■ TEXTE SOURCE:
※ ※ ※

C’est une idée générale qui est logique, surtout depuis la crise financière enchaînant sur une crise économique; Lobe la qualifie également de “nouvelle pensée” (“new thinking”). Andrew Bacevitch, sur TomDispatch.com le 30 octobre, fait des observations dans le même sens, en constatant notamment que GWOT est une sorte de fiction stratégique qui implique des engagements ruineux, sans réel résultat sinon les tensions imposées aux USA. «A week ago, I had a long conversation with a four-star U.S. military officer who, until his recent retirement, had played a central role in directing the global war on terror. I asked him: what exactly is the strategy that guides the Bush administration's conduct of this war? His dismaying, if not exactly surprising, answer: there is none.»
Devant ce vide, Bacevitch en vient évidemment à la recommandation que le changement d’administration implique nécessairement de repenser de fond en comble la “stratégie” (la non-stratégie) US dans le monde. Sa conclusion va dans le sens des indications que donne Jim Lobe.
«Yet the existing strategic vacuum is also an opportunity. When it comes to national security at least, the agenda of the next administration all but sets itself. There is no need to waste time arguing about which issues demand priority action. […] To each and every one of these questions, the Bush administration devised answers that turned out to be dead wrong. The next administration needs to do better. The place to begin is with the candid recognition that the Global War on Terror has effectively ceased to exist. When it comes to national security strategy, we need to start over from scratch.»

※ ※ ※

■ DONNÉES FOURNIES:
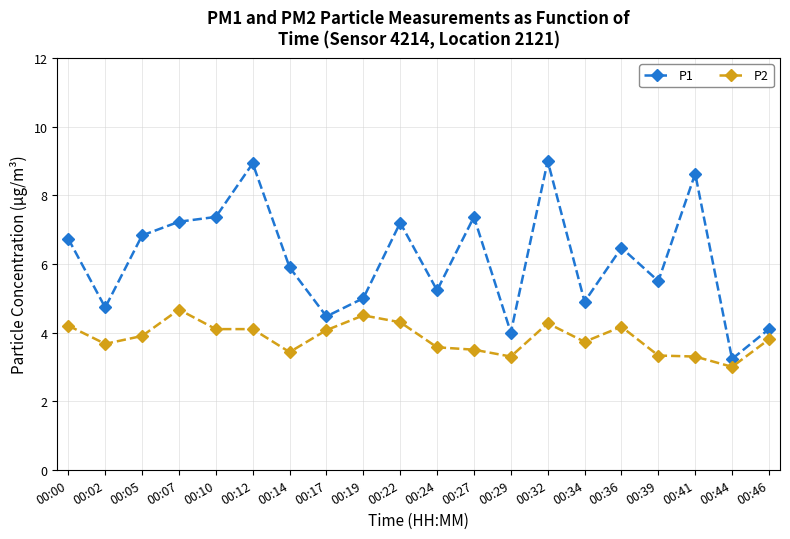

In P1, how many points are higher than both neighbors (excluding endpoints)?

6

※ ※ ※

■ TRAVAIL À FAIRE:
A: Traduisez en anglais la phrase suivante du texte sur la guerre contre le terrorisme : « Sa conclusion va dans le sens des indications que donne Jim Lobe. »
B: Extrayez du texte sur la guerre contre le terrorisme tout ce qui va de « Devant ce vide, Bacevitch » jusqu'à « donne Jim Lobe. ».
C: Pour chacune de ces affirmations, indiquez si elle concorde avec le texte sur la guerre contre le terrorisme en répondant par oui ou non, et citez les mots du texte qui tranchent. (i) Bacevitch a publié ses observations sur TomDispatch.com le 30 octobre. (ii) L'officier avec qui Bacevitch s'est entretenu était un gradé à trois étoiles. (iii) D'après Bacevitch, la prochaine administration devra débattre longuement des questions à traiter en priorité.
Les lignes constituent un matériau à part, distinct du texte.

■ RÉPONSES:
A: His conclusion is in line with the indications given by Jim Lobe.

B:
Devant ce vide, Bacevitch en vient évidemment à la recommandation que le changement d’administration implique nécessairement de repenser de fond en comble la “stratégie” (la non-stratégie) US dans le monde. Sa conclusion va dans le sens des indications que donne Jim Lobe.

C:
(i) Oui : « Andrew Bacevitch, sur TomDispatch.com le 30 octobre »
(ii) Non : « a four-star U.S. military officer »
(iii) Non : « There is no need to waste time arguing about which issues demand priority action. »